Ingestion for columns containing lists

Hi all

I am trying to ingest data from a Kafka stream (input format JSON). A single entry could look like this:
{“ID”: “X”, “industry”: “Farmers”, “region”: “A”, “timestamp”: [1, 2, 3, 4, 5], “volumes”: [0.6, 0.3, 0.8, 0.2, 0.9]}

The ingestion spec should lead to the following rows:
[X, Farmers, A, 1, 0.6]
[X, Farmers, A, 2, 0.3]
[X, Farmers, A, 3, 0.8]
[X, Farmers, A, 4, 0.2]
[X, Farmers, A, 5, 0.9]

I have tried various different ways of flattening the 2 columns, but most examples create a single entry taking the first elements of the list ([X, Farmers, A, 1, 0.6] in this case) per ingested JSON array. I have tried the alternative of flattening the lists before pushing them to Kafka, but that results in a large number of (avoidable) messages. In the presented example, the length of the list is limited, but in reality, I am working with very large time series, both in length and number.

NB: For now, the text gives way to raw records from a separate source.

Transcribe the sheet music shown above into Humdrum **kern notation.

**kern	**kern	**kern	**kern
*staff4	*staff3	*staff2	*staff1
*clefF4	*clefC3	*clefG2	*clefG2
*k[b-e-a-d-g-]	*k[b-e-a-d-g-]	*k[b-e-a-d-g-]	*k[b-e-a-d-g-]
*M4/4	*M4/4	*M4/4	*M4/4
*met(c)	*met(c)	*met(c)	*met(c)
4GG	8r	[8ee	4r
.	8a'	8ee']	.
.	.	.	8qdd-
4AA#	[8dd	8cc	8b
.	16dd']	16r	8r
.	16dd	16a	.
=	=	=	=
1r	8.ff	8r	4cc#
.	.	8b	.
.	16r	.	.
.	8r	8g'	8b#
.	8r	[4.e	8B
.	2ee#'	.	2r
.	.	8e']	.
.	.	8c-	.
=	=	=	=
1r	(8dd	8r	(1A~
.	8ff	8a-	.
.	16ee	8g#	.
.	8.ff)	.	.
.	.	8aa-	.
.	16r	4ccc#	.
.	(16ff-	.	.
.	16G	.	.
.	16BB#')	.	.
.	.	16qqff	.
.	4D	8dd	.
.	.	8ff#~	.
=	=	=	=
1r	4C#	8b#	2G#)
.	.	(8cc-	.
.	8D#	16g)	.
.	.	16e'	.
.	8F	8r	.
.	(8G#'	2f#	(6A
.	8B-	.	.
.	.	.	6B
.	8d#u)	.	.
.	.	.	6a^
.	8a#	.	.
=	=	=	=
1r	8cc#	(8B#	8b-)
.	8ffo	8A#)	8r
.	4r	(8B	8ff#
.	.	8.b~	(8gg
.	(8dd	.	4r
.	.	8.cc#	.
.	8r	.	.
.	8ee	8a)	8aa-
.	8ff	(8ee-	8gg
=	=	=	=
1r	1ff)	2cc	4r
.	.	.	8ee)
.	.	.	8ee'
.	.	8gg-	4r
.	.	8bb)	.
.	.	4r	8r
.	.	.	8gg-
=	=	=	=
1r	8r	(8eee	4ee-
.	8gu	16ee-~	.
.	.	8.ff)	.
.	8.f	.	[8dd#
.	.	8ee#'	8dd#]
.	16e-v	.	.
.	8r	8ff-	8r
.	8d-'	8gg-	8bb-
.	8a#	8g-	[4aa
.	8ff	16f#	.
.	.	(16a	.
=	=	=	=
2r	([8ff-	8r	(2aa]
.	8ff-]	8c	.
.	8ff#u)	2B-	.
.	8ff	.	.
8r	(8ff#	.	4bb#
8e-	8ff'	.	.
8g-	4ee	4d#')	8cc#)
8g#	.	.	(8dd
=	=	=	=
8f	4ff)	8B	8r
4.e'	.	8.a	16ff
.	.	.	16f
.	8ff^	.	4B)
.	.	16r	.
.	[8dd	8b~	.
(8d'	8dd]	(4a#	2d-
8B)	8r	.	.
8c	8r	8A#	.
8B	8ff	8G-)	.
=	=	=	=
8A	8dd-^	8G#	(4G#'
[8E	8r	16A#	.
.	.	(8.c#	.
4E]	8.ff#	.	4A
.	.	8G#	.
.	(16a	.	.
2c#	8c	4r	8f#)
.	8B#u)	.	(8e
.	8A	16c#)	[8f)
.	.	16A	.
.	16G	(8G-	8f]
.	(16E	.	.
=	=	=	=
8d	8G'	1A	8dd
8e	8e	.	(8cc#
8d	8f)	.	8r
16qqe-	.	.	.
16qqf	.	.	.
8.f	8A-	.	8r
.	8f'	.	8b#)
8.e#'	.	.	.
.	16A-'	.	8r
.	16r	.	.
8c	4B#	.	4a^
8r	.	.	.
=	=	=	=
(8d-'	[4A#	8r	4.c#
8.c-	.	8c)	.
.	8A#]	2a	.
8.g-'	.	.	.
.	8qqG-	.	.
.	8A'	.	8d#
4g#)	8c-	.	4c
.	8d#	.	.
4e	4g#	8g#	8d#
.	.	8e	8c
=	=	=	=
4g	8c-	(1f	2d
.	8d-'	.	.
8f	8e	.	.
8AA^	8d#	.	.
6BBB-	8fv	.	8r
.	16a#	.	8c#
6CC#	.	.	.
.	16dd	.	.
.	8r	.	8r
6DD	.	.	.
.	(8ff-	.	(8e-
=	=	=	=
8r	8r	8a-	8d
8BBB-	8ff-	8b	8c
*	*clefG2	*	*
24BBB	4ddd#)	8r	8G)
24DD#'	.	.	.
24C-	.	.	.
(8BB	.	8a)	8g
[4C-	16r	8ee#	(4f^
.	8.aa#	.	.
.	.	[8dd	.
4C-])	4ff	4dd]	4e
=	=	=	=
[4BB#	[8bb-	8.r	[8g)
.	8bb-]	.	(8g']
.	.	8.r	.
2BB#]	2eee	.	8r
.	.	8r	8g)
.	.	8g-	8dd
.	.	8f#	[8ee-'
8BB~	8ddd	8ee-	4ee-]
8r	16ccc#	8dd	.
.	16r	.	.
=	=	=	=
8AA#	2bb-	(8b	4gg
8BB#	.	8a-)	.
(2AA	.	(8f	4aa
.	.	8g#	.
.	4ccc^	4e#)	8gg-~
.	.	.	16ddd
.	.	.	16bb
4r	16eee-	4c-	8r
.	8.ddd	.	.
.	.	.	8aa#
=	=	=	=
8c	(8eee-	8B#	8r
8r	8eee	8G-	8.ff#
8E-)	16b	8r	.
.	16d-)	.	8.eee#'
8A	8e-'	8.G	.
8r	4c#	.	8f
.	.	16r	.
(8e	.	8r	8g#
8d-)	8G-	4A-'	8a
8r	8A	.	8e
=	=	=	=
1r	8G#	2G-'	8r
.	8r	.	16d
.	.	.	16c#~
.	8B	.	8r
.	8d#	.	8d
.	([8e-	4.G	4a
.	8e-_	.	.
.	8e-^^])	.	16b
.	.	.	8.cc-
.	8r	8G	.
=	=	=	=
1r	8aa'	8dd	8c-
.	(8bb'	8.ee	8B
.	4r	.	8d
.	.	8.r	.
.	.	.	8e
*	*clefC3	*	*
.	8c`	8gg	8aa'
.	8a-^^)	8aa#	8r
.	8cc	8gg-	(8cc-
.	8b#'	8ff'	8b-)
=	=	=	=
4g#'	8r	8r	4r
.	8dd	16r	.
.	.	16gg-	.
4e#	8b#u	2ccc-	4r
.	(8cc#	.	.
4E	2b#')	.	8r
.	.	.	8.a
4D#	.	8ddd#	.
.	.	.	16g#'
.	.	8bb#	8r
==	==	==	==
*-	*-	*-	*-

Could anyone help me with the jq/path expression needed to get the desired result?

Welcome @Sergej_Jurev! I’ve been discussing this with a colleague, and he’s wondering if you can pre-process your data into something like this:

  "ID": "X",
  "industry": "Farmers",
  "region": "A",
  "combined": [
      "timestamp": 1,
      "volume": 0.6
      "timestamp": 2,
      "volume": 0.3
      "timestamp": 3,
      "volume": 0.8
      "timestamp": 4,
      "volume": 0.2
      "timestamp": 5,
      "volume": 0.9

If so, then he’s pretty close to having a solution. I’ll try to get him to post. If he can’t, I’ll post his solution.


Hi @Mark_Herrera. Thank you for your suggestion. This is indeed a possible structure for our messages. Do you have more information regarding the ingestion spec for your proposed message? Thanks again for your help!